In the records below, find the line with "8.40 | 34.10 |" and the line with "9.20 | 35.60 |". Print both exactly, along with every line between them, and no other line.

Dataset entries

═══

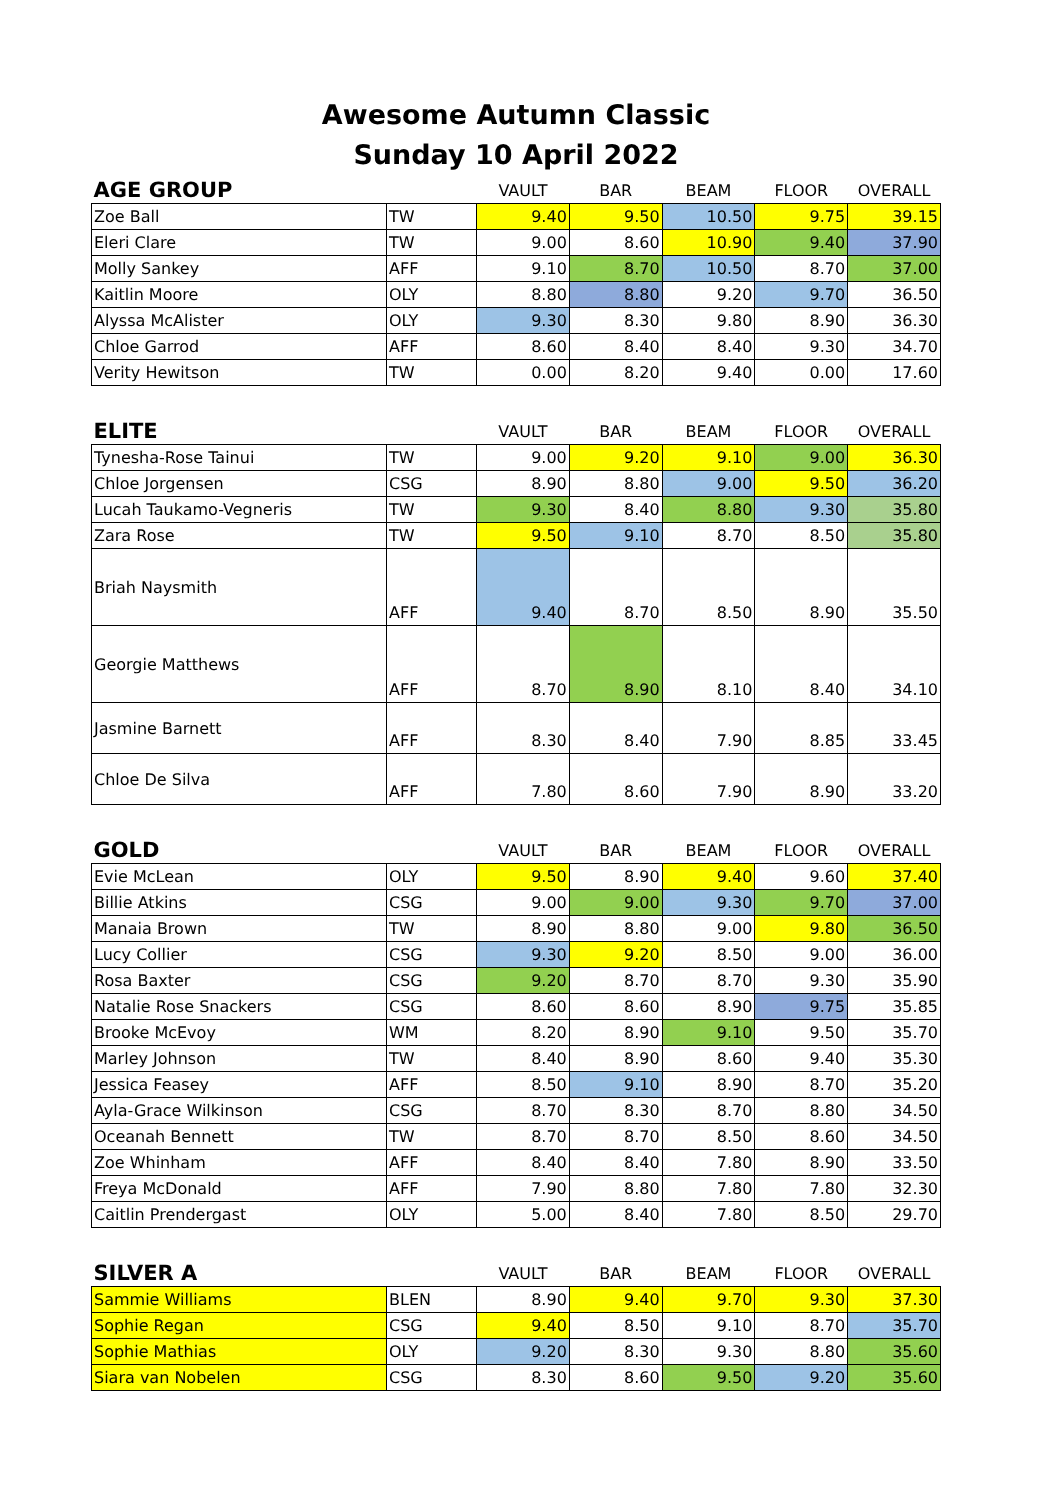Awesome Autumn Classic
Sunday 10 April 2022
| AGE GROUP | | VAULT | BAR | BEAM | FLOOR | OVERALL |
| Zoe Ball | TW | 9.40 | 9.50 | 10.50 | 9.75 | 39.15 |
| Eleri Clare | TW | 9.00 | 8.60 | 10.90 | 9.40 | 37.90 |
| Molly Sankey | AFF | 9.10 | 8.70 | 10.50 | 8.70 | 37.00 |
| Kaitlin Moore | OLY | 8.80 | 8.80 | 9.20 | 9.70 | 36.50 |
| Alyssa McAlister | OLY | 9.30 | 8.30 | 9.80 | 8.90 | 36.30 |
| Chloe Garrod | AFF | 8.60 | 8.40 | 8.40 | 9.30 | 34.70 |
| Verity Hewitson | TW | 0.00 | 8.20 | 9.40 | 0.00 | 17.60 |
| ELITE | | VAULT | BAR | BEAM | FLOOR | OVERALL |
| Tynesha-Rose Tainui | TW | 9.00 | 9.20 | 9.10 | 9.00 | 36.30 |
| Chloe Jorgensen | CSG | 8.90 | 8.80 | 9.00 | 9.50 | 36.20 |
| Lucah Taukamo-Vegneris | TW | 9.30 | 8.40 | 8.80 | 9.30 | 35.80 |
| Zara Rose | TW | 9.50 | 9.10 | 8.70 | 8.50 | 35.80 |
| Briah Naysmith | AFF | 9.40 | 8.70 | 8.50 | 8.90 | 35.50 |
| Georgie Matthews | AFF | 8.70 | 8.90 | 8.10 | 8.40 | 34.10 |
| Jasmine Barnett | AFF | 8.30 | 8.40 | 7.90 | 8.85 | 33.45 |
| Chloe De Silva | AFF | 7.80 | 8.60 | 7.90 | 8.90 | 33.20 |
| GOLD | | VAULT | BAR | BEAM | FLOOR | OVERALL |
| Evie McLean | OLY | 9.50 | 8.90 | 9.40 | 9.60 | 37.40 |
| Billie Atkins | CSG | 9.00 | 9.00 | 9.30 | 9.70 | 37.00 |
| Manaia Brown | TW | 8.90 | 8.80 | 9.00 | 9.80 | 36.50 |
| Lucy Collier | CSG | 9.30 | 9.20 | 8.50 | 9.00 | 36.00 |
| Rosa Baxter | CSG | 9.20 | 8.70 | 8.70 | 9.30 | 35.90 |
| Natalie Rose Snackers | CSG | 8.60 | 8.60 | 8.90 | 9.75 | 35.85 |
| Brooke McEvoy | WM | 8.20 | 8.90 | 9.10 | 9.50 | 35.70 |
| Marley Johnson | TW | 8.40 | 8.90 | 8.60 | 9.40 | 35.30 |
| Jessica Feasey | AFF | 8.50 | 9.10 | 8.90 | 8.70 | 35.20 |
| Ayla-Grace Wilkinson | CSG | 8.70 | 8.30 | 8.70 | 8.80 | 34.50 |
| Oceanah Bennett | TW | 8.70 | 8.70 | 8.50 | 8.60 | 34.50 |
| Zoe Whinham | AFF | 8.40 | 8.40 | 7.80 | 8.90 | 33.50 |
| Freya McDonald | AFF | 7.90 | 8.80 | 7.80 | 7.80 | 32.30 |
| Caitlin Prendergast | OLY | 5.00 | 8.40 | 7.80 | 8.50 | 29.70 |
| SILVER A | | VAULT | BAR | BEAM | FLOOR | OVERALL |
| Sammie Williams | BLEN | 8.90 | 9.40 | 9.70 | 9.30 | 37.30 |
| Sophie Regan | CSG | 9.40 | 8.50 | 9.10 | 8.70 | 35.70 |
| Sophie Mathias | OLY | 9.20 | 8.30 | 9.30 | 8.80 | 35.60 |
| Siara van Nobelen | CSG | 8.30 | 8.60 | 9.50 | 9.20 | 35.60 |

═══

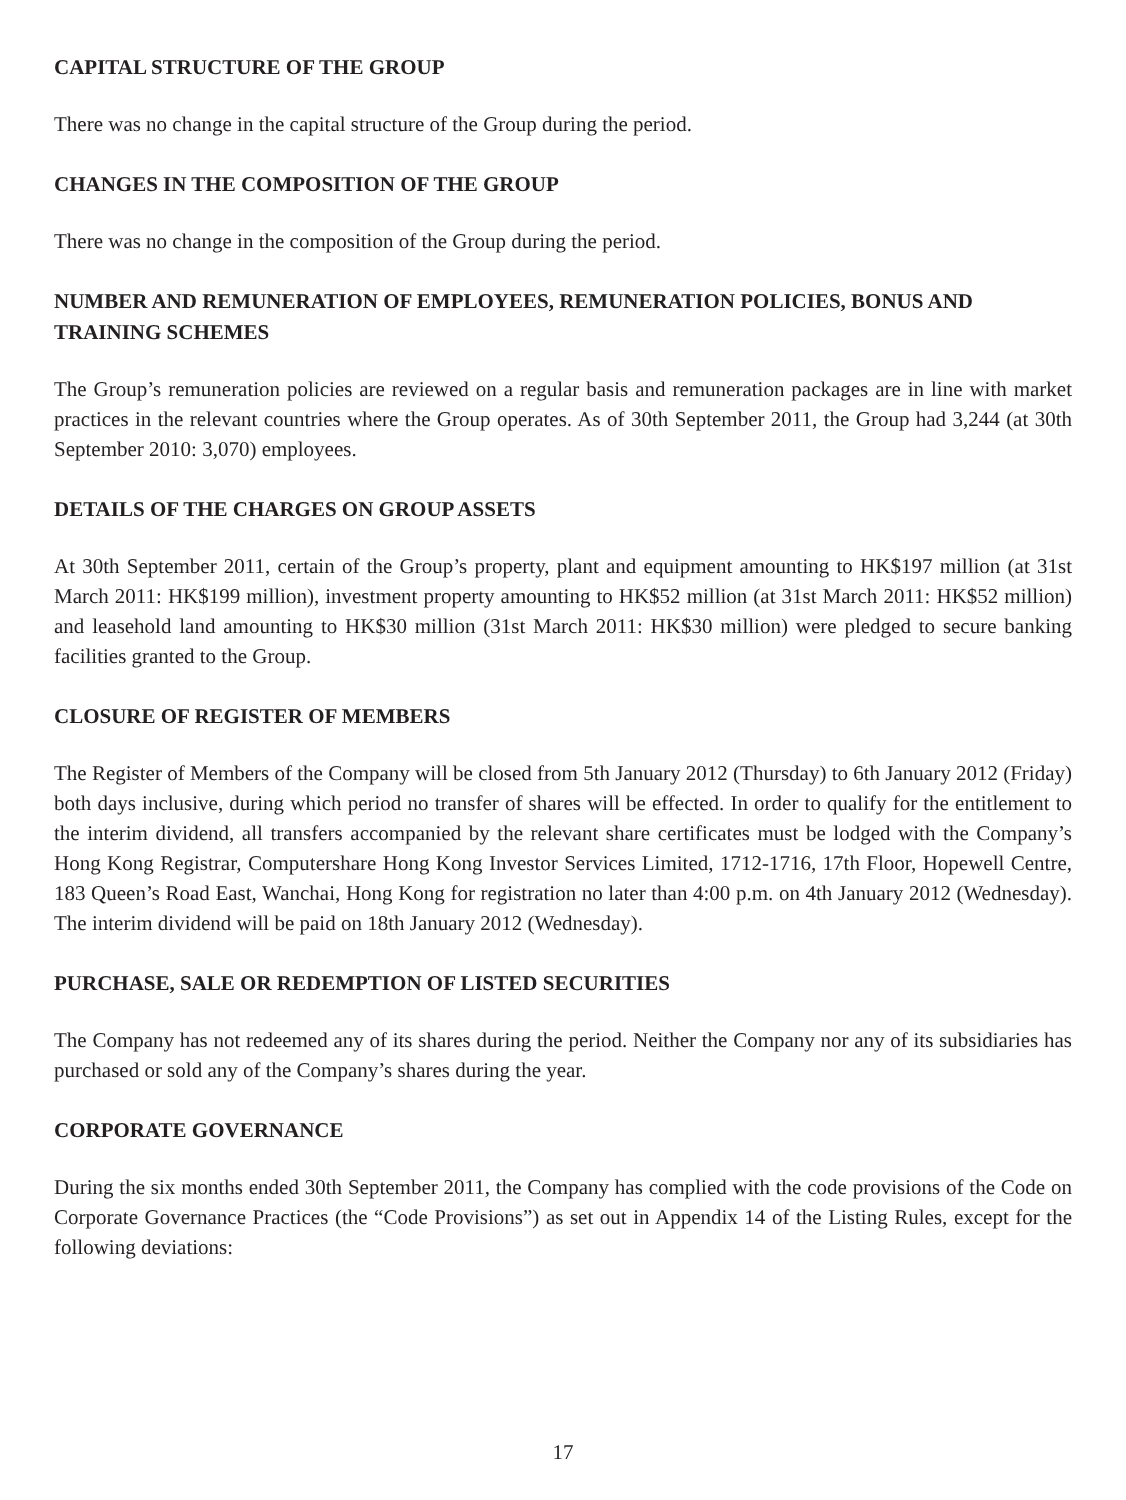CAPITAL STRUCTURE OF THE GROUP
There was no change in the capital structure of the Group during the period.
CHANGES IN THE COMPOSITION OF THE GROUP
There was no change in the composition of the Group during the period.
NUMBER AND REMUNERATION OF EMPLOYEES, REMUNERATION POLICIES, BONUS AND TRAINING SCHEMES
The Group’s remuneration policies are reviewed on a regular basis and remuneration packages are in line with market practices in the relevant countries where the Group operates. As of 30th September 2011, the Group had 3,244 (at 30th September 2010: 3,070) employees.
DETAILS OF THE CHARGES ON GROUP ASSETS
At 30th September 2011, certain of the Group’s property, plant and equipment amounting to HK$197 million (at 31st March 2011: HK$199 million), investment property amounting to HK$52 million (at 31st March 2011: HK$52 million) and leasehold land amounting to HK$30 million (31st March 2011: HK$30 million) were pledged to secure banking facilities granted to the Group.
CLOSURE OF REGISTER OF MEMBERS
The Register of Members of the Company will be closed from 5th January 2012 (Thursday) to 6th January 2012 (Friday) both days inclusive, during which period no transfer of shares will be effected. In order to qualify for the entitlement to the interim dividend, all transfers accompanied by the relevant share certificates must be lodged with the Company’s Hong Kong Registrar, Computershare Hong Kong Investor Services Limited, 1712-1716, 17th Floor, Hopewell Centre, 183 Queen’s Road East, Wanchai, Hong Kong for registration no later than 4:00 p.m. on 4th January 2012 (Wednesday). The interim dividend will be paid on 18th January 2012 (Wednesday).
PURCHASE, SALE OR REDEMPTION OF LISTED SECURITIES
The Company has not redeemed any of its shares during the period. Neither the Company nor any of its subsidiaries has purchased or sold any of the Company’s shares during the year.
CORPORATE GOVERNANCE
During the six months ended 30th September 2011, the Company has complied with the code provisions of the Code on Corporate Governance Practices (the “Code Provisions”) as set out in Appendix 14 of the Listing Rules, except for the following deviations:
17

═══

[Response below]
| Georgie Matthews | AFF | 8.70 | 8.90 | 8.10 | 8.40 | 34.10 |
| Jasmine Barnett | AFF | 8.30 | 8.40 | 7.90 | 8.85 | 33.45 |
| Chloe De Silva | AFF | 7.80 | 8.60 | 7.90 | 8.90 | 33.20 |
| GOLD | | VAULT | BAR | BEAM | FLOOR | OVERALL |
| Evie McLean | OLY | 9.50 | 8.90 | 9.40 | 9.60 | 37.40 |
| Billie Atkins | CSG | 9.00 | 9.00 | 9.30 | 9.70 | 37.00 |
| Manaia Brown | TW | 8.90 | 8.80 | 9.00 | 9.80 | 36.50 |
| Lucy Collier | CSG | 9.30 | 9.20 | 8.50 | 9.00 | 36.00 |
| Rosa Baxter | CSG | 9.20 | 8.70 | 8.70 | 9.30 | 35.90 |
| Natalie Rose Snackers | CSG | 8.60 | 8.60 | 8.90 | 9.75 | 35.85 |
| Brooke McEvoy | WM | 8.20 | 8.90 | 9.10 | 9.50 | 35.70 |
| Marley Johnson | TW | 8.40 | 8.90 | 8.60 | 9.40 | 35.30 |
| Jessica Feasey | AFF | 8.50 | 9.10 | 8.90 | 8.70 | 35.20 |
| Ayla-Grace Wilkinson | CSG | 8.70 | 8.30 | 8.70 | 8.80 | 34.50 |
| Oceanah Bennett | TW | 8.70 | 8.70 | 8.50 | 8.60 | 34.50 |
| Zoe Whinham | AFF | 8.40 | 8.40 | 7.80 | 8.90 | 33.50 |
| Freya McDonald | AFF | 7.90 | 8.80 | 7.80 | 7.80 | 32.30 |
| Caitlin Prendergast | OLY | 5.00 | 8.40 | 7.80 | 8.50 | 29.70 |
| SILVER A | | VAULT | BAR | BEAM | FLOOR | OVERALL |
| Sammie Williams | BLEN | 8.90 | 9.40 | 9.70 | 9.30 | 37.30 |
| Sophie Regan | CSG | 9.40 | 8.50 | 9.10 | 8.70 | 35.70 |
| Sophie Mathias | OLY | 9.20 | 8.30 | 9.30 | 8.80 | 35.60 |
| Siara van Nobelen | CSG | 8.30 | 8.60 | 9.50 | 9.20 | 35.60 |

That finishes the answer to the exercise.